The Parkers… along the Maine Coast… in the colonial era, may be considered a sort of coastal seafaring clan… in a very loose and casual way.  Parkers were born, sailed along the coast ‘trading’ or occasionally ‘built a cabin’ on shore for ‘trading’… and died, in some way, only to be replaced by another Parker.  Or two.  What kept the Parkers going was their ability to keep going.  Indians burned them flat.  Settlers fled the Maine coast.  They came back and rebuilt only to do it all over again.  A Parker would appear ‘along the coast’ promptly to ‘engage in trade’… whatever that was… and the Parkers did not bother to define that.
            This Sophia had a mother?  Yes but who, where, when, why and IF SHE was a Sophia too… ‘is lost’.  It is, though, very well understood… by the oral tradition of this saga, that THIS Sophia; Compass Parker’s ‘wife’… was Sophia… number one… for the saga… of the Captain Merritt Kimball house.

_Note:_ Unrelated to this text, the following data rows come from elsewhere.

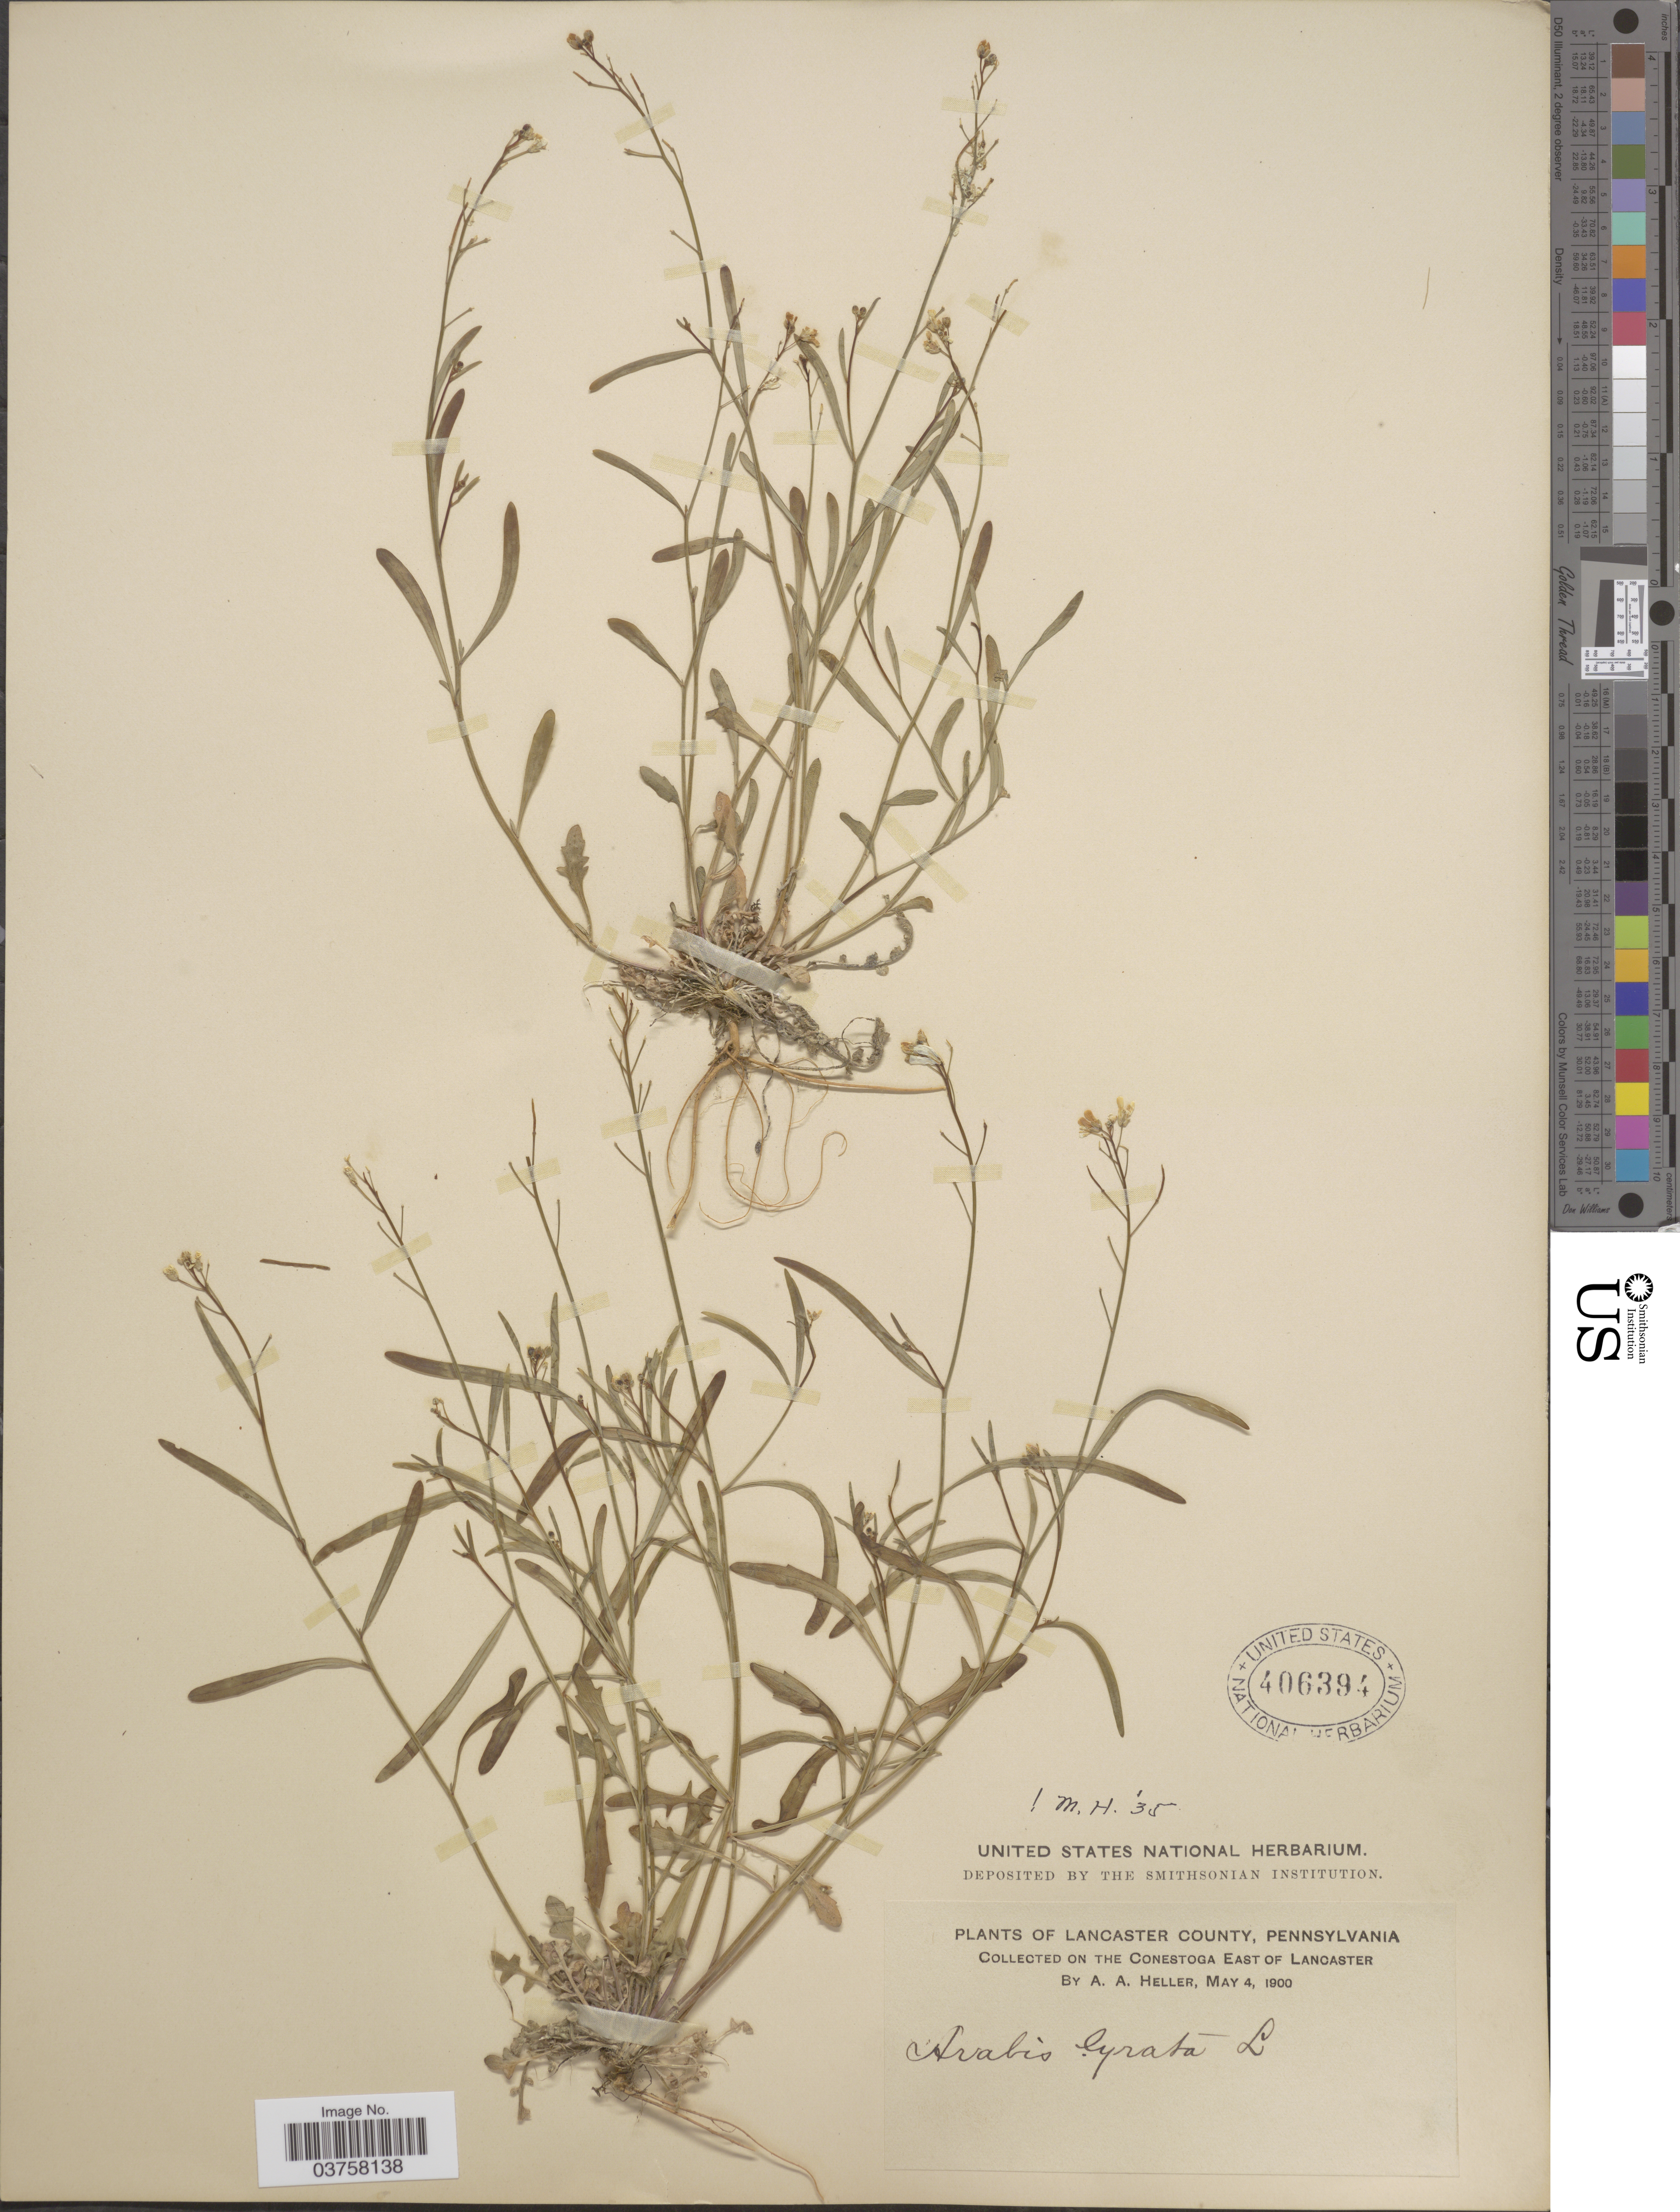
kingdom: Plantae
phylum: Tracheophyta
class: Magnoliopsida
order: Brassicales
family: Brassicaceae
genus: Arabis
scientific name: Arabis lyrata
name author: L.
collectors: A. A. Heller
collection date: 1900-05-04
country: United States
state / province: Pennsylvania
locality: Lancaster County. The Conestoga east of Lancaster.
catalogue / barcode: US 406394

            Compass Parker lived on a small boat with Sophia.  They traveled up and down the Maine coast ‘trading’.  Compass was engaged in trading… ‘molasses, slaves and rum’ ‘in the Salem – Boston area’.  He had nothing to do with molasses and slaves.  No one wanted those along the Maine coast.  They did want rum.  Compass quickly discerned this.  In his small boat, the most valuable and negotiable commodity he could offer for trade was… rum.  Silver and gold were useless on the coast of Maine.  No one wanted that; what could one do with gold or silver in the Maine woods?  Guns, powder and lead?  Yes a good trader but not as good as rum.  Rum… ‘you can drink’ in addition to ‘pay all debts’ with in addition to ‘buy anything with’.  A little boat filled with little kegs of… scrupulously watered down “rum” was the perfect trading cargo.  “EVERYONE” “wants it”.  By knowing where he is, was and planned to go (hence “Compass”), Captain Parker “KNEW” the Maine Coast “IN THE DARK” and he knew ALL of the trading options from ‘Indians’ to ‘pirates’ to ‘fishermen’ to ‘settlers’ to… ‘ministers’.  With greatest slight of hand skills, Compass Parker, in his boat with his wife… ‘came and went’.  When his kegs of rum were gone and his traded cargo “aboard”, he… slipped away, slipped into port, traded a new rum cargo and slipped away again, over and over… saying nothing, and writing nothing down… ever.  While doing this, Compass and Sophia had a daughter ...named Sophia… who …grew up on the boat.
           




*:  See the religion notes in Part Eleven to firm up ‘sort of’.